Paris, 10 juillet 2014 — Aujourd’hui, le DAPIX, groupe de travail du Conseil de l’Union Européenne en charge du règlement relatif à la protection des données personnelles, s’est penché sur l’article 17 de ce règlement, dit « droit à l’oubli numérique et à l’effacement ». Dans ce cadre, le législateur européen doit impérativement prendre en compte les atteintes à la liberté d’expression auxquelles le droit existant a déjà donné lieu et doit assurer aux citoyens des procédures garantissant efficacement sa protection.

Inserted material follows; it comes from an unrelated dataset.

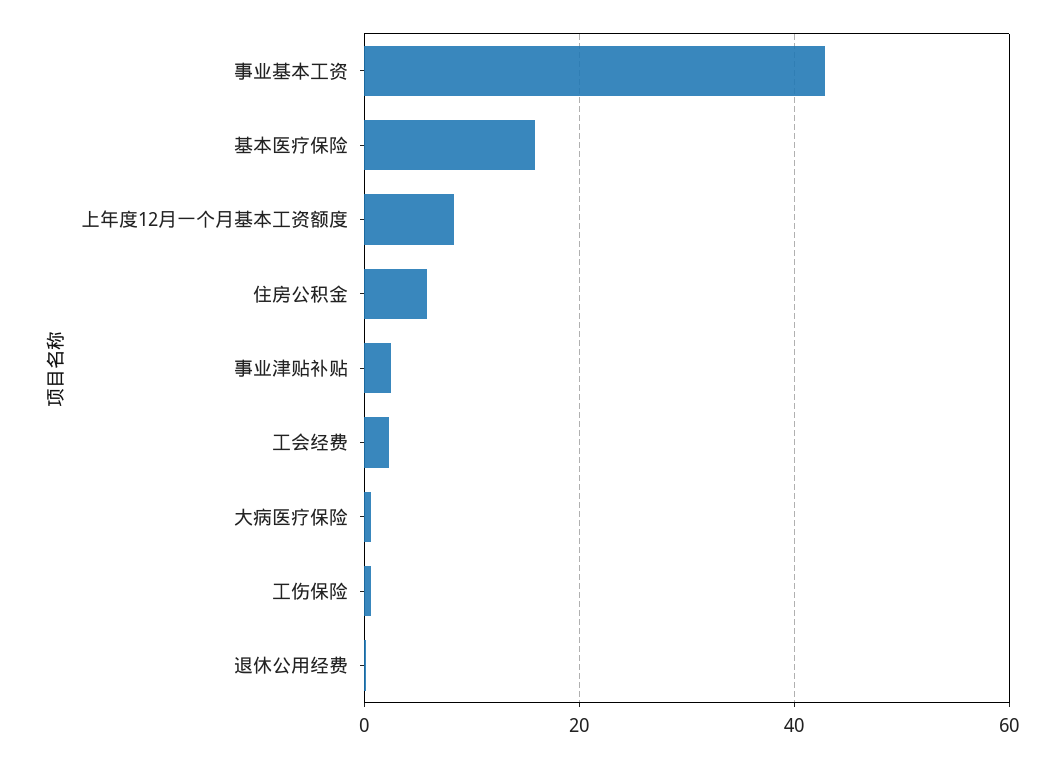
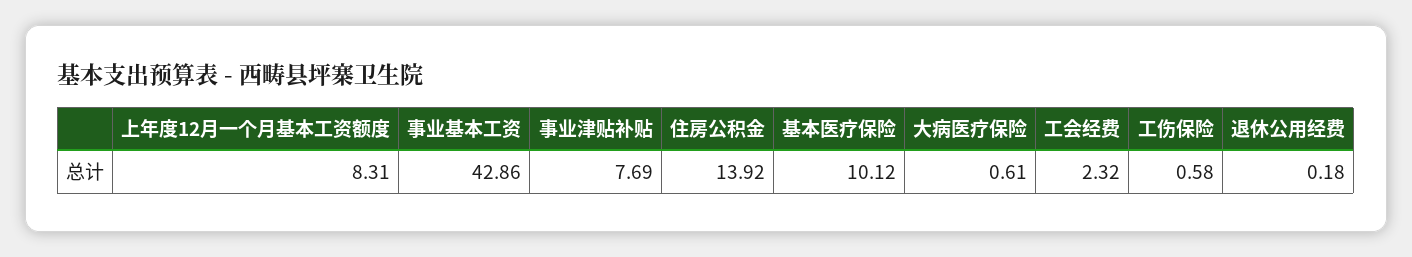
基本医疗保险: 16 -> 10.12
住房公积金: 6 -> 13.92
事业津贴补贴: 2 -> 7.69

(...) Si la décision de la Cour affirme à juste titre la nécessité d’une garantie étendue du droit à la protection des données personnelles, elle n’approfondit guère le point crucial de la mise en balance de la protection des données personnelles avec celle de la liberté d’expression et d’information. De fait, par son arrêt du 13 mai 2014, la CJUE a confié aux moteurs de recherche la gestion de l’équilibre des droits en cause, alors mêmes qu’ils n’ont ni la compétence, ni la légitimité de se substituer à un juge, ce qui remet en cause les principes les plus fondamentaux de l’État de droit. De ce fait, la décision de la Cour a semblé ignorer les avertissements de l’avocat général quant à la nécessité de préserver la liberté d’accès à l’information. Or, le référencement par le biais de liens hypertextes est un mode d’accès et de partage de l’information protégé par la liberté d’expression.
Cette atteinte aux principes de l’État de droit est d’ailleurs confirmée par la pratique de Google suite à l’arrêt de la CJUE. Google a ainsi réagi à l’arrêt en établissant un formulaire en ligne, permettant à tout internaute de revendiquer son propre droit à l’oubli. Alors que l’entreprise américaine a reçu plus de 70.000 requêtes, (1000 par jour en moyenne), des médias d’envergure tels que The Guardian et la BBC se sont vus notifier le désindexation de certains de leurs articles la semaine dernière. (...)
La jurisprudence de la CJUE montre de manière évidente qu’en l’état, la liberté d’expression est insuffisamment protégée par les dérogations prévues par l’article 9 de la directive 95/46/CE et reprises à l’article 80 de la proposition de la Commission européenne en discussion depuis janvier 2012. En effet, alors que la législation européenne en vigueur prévoit des dérogations aux droits des titulaires de données personnelles aux « fins de journalisme », la jurisprudence de la Cour européenne des droits de l’homme a rendu plusieurs arrêts montrant à quel point les « fins de journalisme » ne sont pas toujours d’une évidence cristalline. (...)
« Afin de réaffirmer un juste équilibre entre le droit à la protection des données et la liberté d’expression, nous appelons tout d’abord le Conseil à créer un droit commun européen non seulement en matière de protection de données, mais aussi en matière de liberté d’expression. Le sujet exige un traitement harmonisé, endiguant les dérives anti-démocratiques qui malheureusement existent déjà dans certains pays de l’Union » déclare Miriam Artino, en charge de l’analyse juridique et politique à La Quadrature du Net.